Im zweiten Viertel stellte sich der Favorit dann aber besser auf die Angriffsbemühungen der TSH ein. Immer wieder mussten die Longhorns schwere Würfe nehmen, welche dementsprechend häufig ihr Ziel verfehlten und die Coburger nutzten die daraus entstehenden Rebounds, um einen Fast Break nach dem anderen zu fahren. Hier taten sich vor Jordan Burris-Morton und Steffen Walde, welche mit ihren Tempo und ihrer Durchsetzungskraft am Korb immer wieder unter den Herzogenauracher Korb zogen und dort souverän anschlossen. Die Longhorns konnten dieses Tempo nicht ganz mitgehen, erzielten aber dennoch, insbesondere in Person von Nils Haßfurther, solide 16 Punkte, doch die 28 Punkte der Gastgeber waren schlichtweg zuviel und so gingen die Hausherren mit einer 50:42 – Führung in die Pause.

Die Aurachstädter starteten wieder stärker ins dritte Viertel und fanden in den Centerspielern Tanor Ngom und Tobias Übbing ihre Punktelieferanten. Diese hatten sich nun besser auf die physische Gangart ihrer Kontrahenten eingestellt und spielten nun selbst mit deutlich mehr Intensität. Jedoch behielten die Coburger weiter die Spielkontrolle und fanden stets die richte Antwort auf die Herzogenauracher Bemühungen. Und sollte beim Tabellenersten mal wieder gar nichts mehr gehen, gaben sie den Ball zu Fabian Franke und dieser setzte sich dann auch gegen mehrere Spieler durch. So konnten die Hausherren ihren Vorsprung weiter ausbauen und sie gingen mit einer 71:57 – Führung in den Schlussabschnitt.

Dementsprechend wäre eigentlich noch alles für die Aurachstädter drin gewesen, aber plötzlich starteten die Coburger einen Turbo, der so nicht vorherzusehen war. Mit höchster Intensität verteidigten nun die Oberfranken und die TSH fand absolut kein Mittel, um gegen diese schnelle und aggressive Verteidigung zu Punkten zu kommen.

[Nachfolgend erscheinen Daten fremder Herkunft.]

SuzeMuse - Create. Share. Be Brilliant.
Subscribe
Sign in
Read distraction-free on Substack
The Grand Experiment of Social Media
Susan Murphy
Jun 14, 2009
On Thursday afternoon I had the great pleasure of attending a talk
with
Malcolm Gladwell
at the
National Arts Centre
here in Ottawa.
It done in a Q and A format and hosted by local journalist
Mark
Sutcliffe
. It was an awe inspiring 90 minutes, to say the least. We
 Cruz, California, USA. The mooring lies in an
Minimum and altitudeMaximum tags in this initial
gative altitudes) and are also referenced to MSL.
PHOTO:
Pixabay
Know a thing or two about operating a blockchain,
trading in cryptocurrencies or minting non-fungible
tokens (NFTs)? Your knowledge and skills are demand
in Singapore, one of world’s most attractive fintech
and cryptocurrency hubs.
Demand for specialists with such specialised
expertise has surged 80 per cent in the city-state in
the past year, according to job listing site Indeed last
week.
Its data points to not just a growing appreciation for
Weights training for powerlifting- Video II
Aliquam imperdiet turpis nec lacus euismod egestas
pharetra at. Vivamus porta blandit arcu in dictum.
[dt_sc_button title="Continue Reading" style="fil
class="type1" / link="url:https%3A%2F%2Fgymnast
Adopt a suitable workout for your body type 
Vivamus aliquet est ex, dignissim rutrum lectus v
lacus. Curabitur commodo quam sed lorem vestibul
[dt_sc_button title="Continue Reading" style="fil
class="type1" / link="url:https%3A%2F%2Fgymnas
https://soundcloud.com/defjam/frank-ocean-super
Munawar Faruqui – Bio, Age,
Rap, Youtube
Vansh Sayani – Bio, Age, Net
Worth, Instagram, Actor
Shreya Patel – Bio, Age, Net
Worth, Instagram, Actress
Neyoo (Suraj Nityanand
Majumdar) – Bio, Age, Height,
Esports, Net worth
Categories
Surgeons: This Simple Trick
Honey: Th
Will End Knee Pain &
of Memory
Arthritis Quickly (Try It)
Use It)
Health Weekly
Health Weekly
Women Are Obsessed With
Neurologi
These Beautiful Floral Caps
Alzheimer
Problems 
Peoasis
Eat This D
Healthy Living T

Denn Coburger fiel es hingegen immer leichter zu Zählbarem zu kommen und Steffen Walde und Eividas Molosciakas veranstalteten eine kleines Dreipunkt-Shootout. Die Folge als dessen war ein 26:9 – Viertelergebnis, wodurch die Gastgeber schließlich verdient aber zu deutlich mit 97:66 gewannen.

„Wir haben heute drei Viertel sehr gut gespielt. Die Coburger stehen nicht umsonst an der Tabellenspitze und wir konnten sie über drei Viertel sehr gut ärgern. Doch im letzten Viertel konnten wir die Temposteigerung einfach nicht mehr mitgehen und die Coburger haben gezeigt, dass mit ihnen in Sachen Aufstieg definitiv zu rechnen ist. Wir müssen aus solchen Spielen soviel wie möglich mitnehmen und unsere Schlussfolgerungen daraus ziehen. Dabei ist vor allem zu bemerken, dass wir physisch noch eine Schippe drauflegen müssen und daran werden wir in den kommenden Wochen arbeiten.“ So Longhornstrainer Benedikt Aumeier zum Spiel.

Punkteverteilung: Haßfurther 17, Person 4, Hüttel, Kaiser 15, Schlindwein, Meredith 12, Gahlert 5, Ngom 9, Übbing 4.